A spokeswoman for the Brussels club told public broadcaster VRT that Anderlecht was cooperating fully with the probe and a spokesman for the Belgian FA told Reuters that police had taken away documents relating to transfers from its headquarters.
A spokesman for the federal prosecutor said: "We had some questions for the agents who took care of the transfers. It is a question of money laundering."
VRT and other local media said prosecutors were looking into transfers made before a 2017 change of ownership at Anderlecht and had also raided an agent's office in the capital.
Among the transfers being probed, the media said, was the sale of Serbia striker Aleksandar Mitrovic to Newcastle United in 2015. The Premier League side did not immediately respond to a request for comment.
The prosecutor's spokesman declined to give details of the three raids in Brussels on Wednesday. He said that they were not linked to the wide-ranging "Footballgate" probe into match-fixing and fraud which rocked the domestic league last year after the national side's third place finish at the World Cup.
The raids come at a miserable time for Anderlecht, champions in 2017 and historically Belgium's most successful club.

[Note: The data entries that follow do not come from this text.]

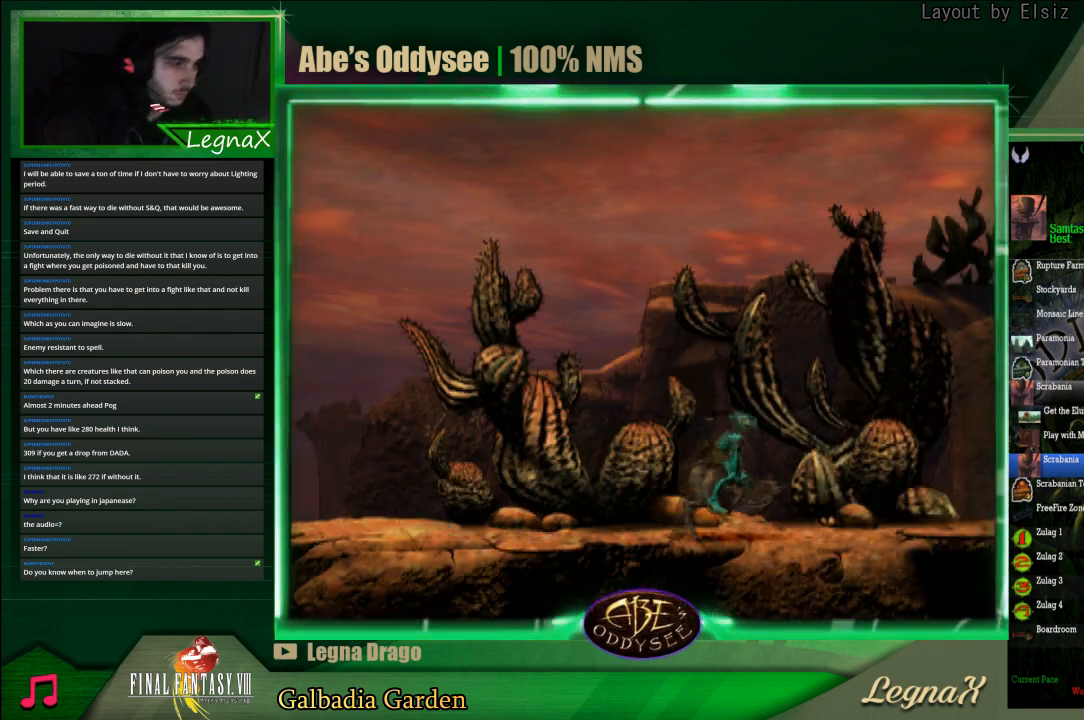
{"buttons": ["R1"], "left_stick": "right", "events": []}
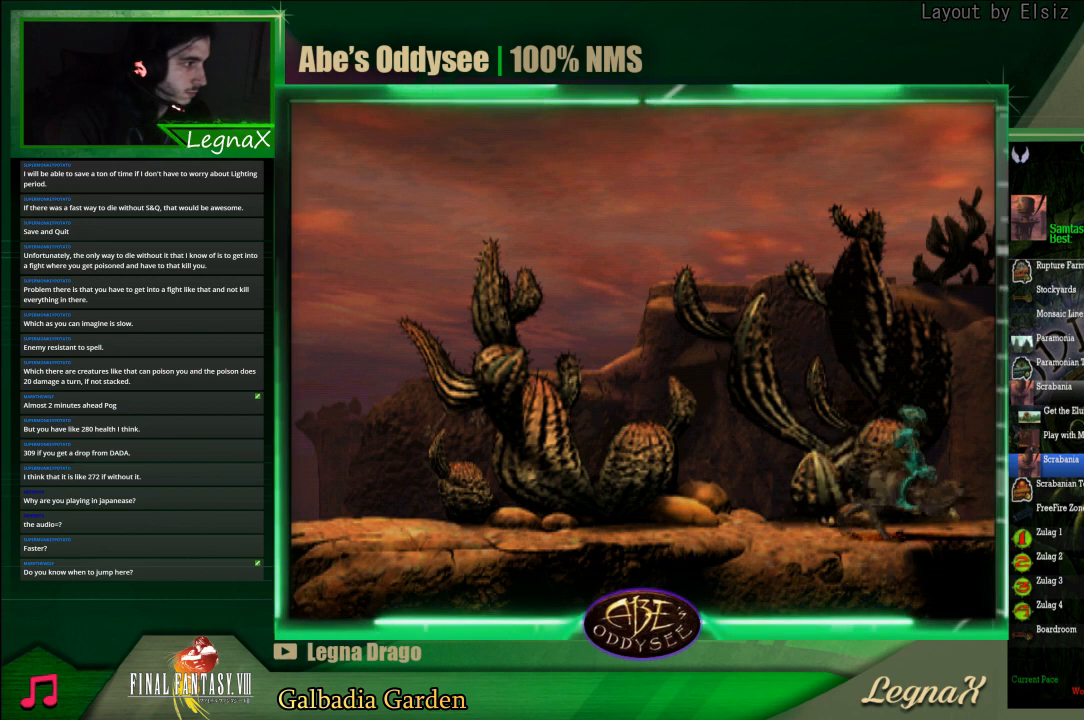
{"buttons": ["R1"], "left_stick": "right", "events": []}
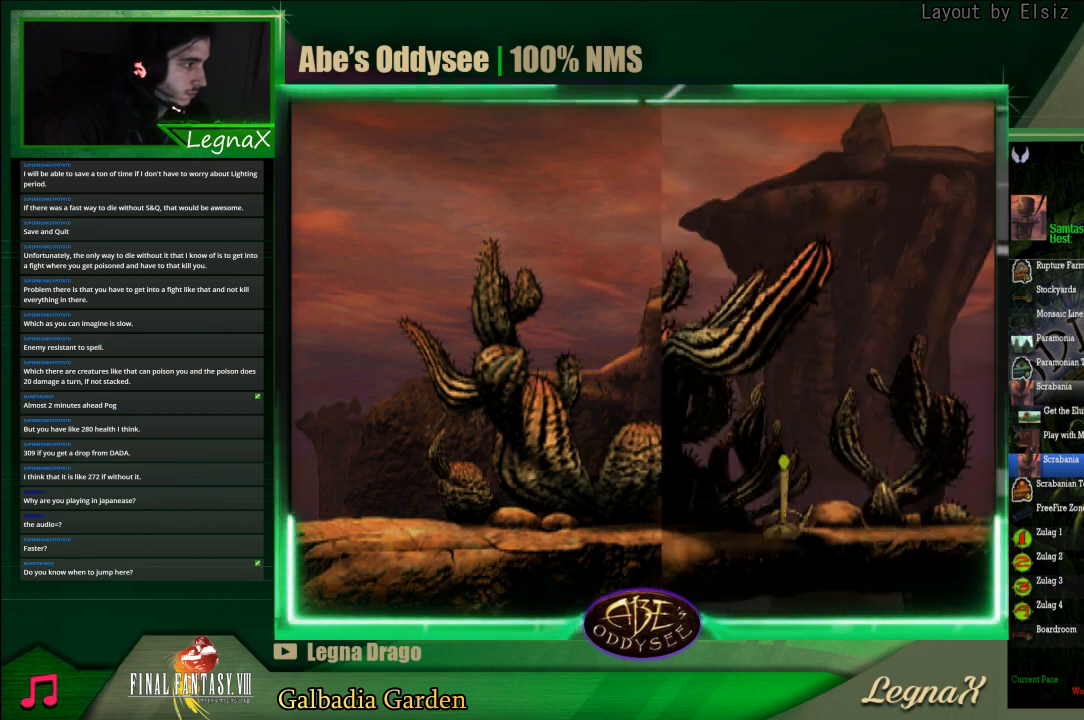
{"buttons": ["R1"], "left_stick": "right", "events": []}
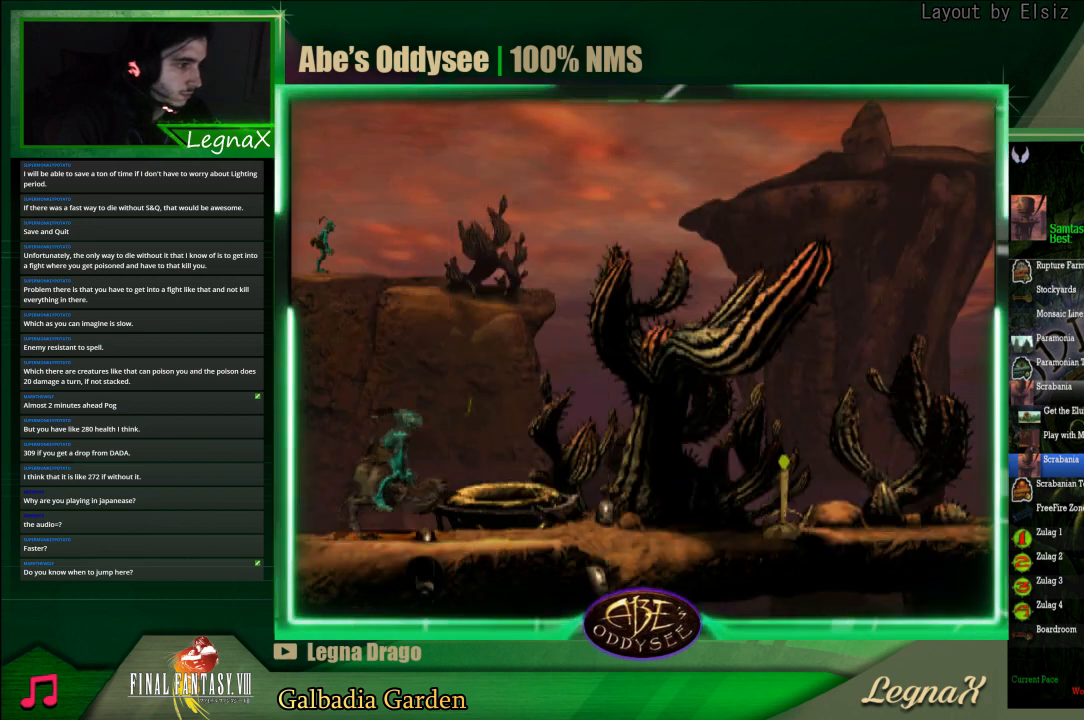
{"buttons": ["R1"], "left_stick": "right", "events": []}
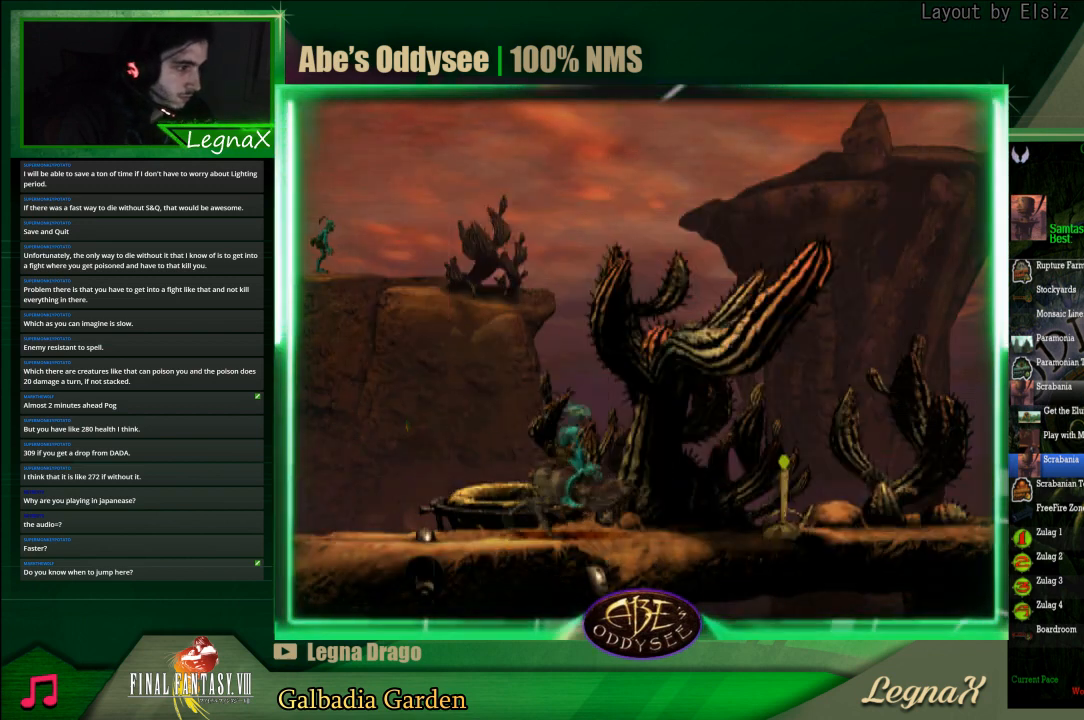
{"buttons": ["R1"], "left_stick": "right", "events": []}
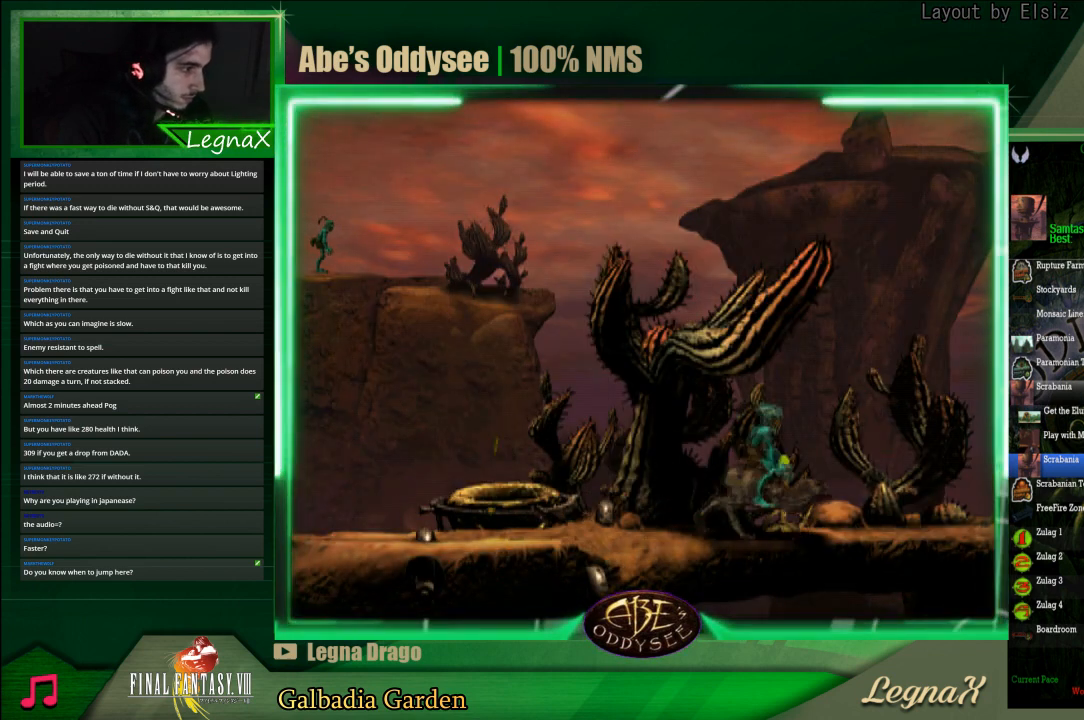
{"buttons": [], "left_stick": "center", "events": [[300, "R1", "up"], [467, "left_stick", "center"]]}
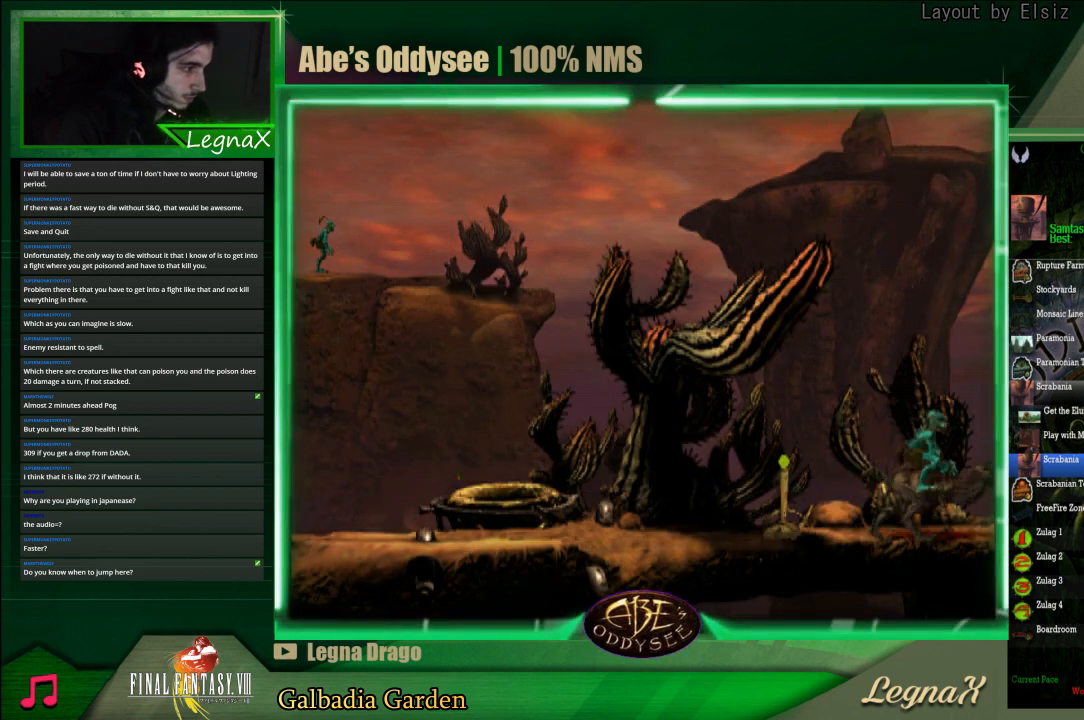
{"buttons": [], "left_stick": "center", "events": [[300, "left_stick", "right"], [433, "left_stick", "center"]]}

Dismal form has prompted a fan revolt that saw them fined and docked points this month when crowd trouble forced a match at arch-rivals Standard Liege to be abandoned; they then fired coach Fred Rutten after just 13 games in charge.
Now, the two-times holders of the Cup Winners' Cup and 1983 UEFA Cup winners are on the verge of failing to qualify for European competition next season for the first time in 55 years.